D’un coup, le silence et le calme enveloppent la petite chambre. L’agitation de la journée retombe alors que par la fenêtre le soleil se couche. C’est le moment d’enfiler le pyjama, de se blottir au fond des draps, entouré par doudou ou l’ours en peluche.

On chuchote à la lueur de la petite lampe de chevet; accroupi près de l’oreiller, papa ou maman lit doucement la fameuse histoire du soir. Un baiser sur la joue, «bonne nuit mon chéri» et la lumière s’éteint.

Il est temps de fermer les yeux et d’attendre le marchand de sable… Le moment du coucher est un rituel essentiel pour accompagner et favoriser le sommeil des petits. Bien dormir est intimement lié à leur bonne santé et à leur croissance.

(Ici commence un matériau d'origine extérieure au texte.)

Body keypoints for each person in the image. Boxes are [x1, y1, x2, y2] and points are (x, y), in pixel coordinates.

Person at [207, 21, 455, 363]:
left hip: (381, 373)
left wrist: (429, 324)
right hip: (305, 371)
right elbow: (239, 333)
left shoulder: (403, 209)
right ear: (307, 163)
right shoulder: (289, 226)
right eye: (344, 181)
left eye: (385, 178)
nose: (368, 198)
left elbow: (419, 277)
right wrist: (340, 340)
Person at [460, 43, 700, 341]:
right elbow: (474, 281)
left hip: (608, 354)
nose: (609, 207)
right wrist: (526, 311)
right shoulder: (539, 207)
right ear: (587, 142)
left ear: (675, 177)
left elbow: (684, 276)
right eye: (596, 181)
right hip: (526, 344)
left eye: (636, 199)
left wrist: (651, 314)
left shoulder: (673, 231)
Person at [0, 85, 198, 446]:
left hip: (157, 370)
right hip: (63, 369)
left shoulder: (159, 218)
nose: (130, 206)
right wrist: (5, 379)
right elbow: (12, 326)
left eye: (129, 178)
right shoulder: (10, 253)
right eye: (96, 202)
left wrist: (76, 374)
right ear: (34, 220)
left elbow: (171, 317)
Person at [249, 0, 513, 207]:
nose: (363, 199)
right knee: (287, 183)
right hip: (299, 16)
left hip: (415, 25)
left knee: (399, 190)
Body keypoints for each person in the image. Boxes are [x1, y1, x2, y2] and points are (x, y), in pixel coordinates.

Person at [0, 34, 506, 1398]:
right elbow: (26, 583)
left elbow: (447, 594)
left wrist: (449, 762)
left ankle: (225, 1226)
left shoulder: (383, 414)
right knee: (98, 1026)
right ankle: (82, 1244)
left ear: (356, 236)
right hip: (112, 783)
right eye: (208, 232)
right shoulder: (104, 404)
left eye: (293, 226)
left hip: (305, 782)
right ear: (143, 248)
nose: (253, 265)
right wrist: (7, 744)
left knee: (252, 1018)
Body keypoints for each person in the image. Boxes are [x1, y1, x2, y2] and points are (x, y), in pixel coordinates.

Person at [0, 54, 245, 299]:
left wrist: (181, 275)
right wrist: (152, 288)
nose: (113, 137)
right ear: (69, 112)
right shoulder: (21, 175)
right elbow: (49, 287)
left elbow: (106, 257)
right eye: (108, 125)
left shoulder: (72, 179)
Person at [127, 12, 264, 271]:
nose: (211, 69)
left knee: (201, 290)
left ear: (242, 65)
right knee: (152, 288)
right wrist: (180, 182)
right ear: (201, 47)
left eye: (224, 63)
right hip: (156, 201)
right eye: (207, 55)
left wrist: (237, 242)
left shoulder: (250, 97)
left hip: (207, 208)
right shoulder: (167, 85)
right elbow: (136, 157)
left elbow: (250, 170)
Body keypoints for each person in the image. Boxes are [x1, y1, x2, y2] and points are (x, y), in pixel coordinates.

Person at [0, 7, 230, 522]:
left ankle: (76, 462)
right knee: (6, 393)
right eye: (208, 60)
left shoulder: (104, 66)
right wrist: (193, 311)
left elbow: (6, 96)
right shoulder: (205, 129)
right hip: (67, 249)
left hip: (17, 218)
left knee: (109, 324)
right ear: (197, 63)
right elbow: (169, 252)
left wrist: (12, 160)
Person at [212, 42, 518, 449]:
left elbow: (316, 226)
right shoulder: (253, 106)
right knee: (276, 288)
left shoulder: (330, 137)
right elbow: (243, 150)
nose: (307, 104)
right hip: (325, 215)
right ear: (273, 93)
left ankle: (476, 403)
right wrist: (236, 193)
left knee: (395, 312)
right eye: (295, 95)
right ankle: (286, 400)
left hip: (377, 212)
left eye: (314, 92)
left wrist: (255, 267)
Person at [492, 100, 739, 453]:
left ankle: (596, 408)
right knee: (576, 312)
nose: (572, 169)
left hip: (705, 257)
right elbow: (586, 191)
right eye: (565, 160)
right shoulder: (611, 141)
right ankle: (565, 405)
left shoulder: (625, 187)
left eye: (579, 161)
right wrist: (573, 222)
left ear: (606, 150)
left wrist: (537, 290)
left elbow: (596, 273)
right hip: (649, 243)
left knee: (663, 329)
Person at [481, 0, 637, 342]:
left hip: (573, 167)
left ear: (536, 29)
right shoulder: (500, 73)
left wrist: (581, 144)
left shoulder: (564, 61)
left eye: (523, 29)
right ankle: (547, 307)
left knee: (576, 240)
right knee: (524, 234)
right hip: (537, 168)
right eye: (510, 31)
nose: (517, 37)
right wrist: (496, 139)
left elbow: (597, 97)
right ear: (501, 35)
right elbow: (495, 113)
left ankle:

Car c’est pendant son sommeil que l’enfant sécrète l’hormone de croissance. C’est également pendant qu’il dort que tout ce qu’il a vécu et appris va s’inscrire dans sa mémoire.

Il rêve, ce qui l’aide à évacuer les tensions accumulées au cours de la journée. Son système immunitaire se renforce: c’est au cours de la nuit que le taux de globules blancs est à son maximum.

Un temps de repos à conserver…

Ainsi, il ne faut surtout pas négliger les temps de sommeil recommandés selon les différentes tranches d’âge. De la naissance à 2 mois, le bébé doit dormir 16 h par jour, de 3 à 4 heures d’affilée à chaque période de sommeil.

De 2 mois à 1 an, il ne lui faudra pas moins de 14 h de repos. De 1 à 5 ans, le rendez-vous dans les bras de Morphée doit durer de 10 à 13 h par nuit pour passer de 10 à 12 h de 5 à 10 ans.

Lorsque les enfants commencent à aller à l’école, il faut donc un coucher vers 20 h pour un réveil vers 8 h du matin. Conserver le même rythme est aussi très important.

Il ne faut surtout pas penser que l’enfant pourra récupérer sa dette de sommeil durant le week-end avec une grasse matinée par exemple, car cela va bousculer son rythme.

Contrairement aux adultes, les enfants n’ont pas la capacité de se coucher tard et de se réveiller tard. Dommage pour les parents qui aiment veiller le samedi soir et lézarder sous la couette le dimanche matin.

… Quelques règles à respecter

Diminuez l’intensité de la lumière le soir et ouvrez grand les volets le matin: l’alternance lumière / obscurité est importante pour synchroniser l’horloge biologique.

Certaines mauvaises habitudes sont à proscrire: pas de biberon pour aider à s’endormir; il pèse sur la digestion et favorise les «réveils pipi». Il faut tenter d’éviter la télévision ou les écrans avant le coucher car cela stimule et excite les enfants.

Le moment du coucher est aussi le moment où se catalysent toutes les excitations et où l’enfant épuisé n’arrive plus à se calmer. Il est donc très important de calmer les esprits avant d’aller au lit.

Certains soirs, on est plus fatigués, plus pressés, mais il ne faut pas bâcler ce rituel car cela risque de perturber l’enfant dans ses repères et de retarder son endormissement.

Les enfants sentent très bien dans quel état d’esprit nous nous trouvons et généralement, plus on est à bout, plus ils vont tenter de retarder leur tête-à-tête avec l’oreiller.

«Mais… j’arrive pas à dormir…»

20 à 30% des enfants âgés de 3 à 4 ans ont des problèmes de sommeil, 15% éprouvent des difficultés pour s’endormir et 23% se réveillent régulièrement au cours de la nuit.

Les terreurs nocturnes et les cauchemars sont aussi monnaie courante. Pour limiter au maximum ces problèmes de sommeil, assurez-vous qu’il a tout ce qu’il lui faut pour la nuit: est-il allé aux toilettes? A-t-il son verre d’eau? Son doudou?

En général, les enfants ont leurs petites habitudes qu’il faut à tout prix respecter car elles rassurent et apaisent. S’il a peur du noir ou du loup… discutez de ces peurs. Dites-lui que vous n’êtes pas loin, proposez-lui une veilleuse ou de laisser la porte entrouverte. Une fois qu’il est couché, il ne doit plus se relever.

 C’est une règle d’or à appliquer dès le départ, sinon tous les prétextes seront bons pour éviter d’aller se coucher. Après cette check-list, il ne vous reste plus qu’à les laisser décoller vers le pays des rêves.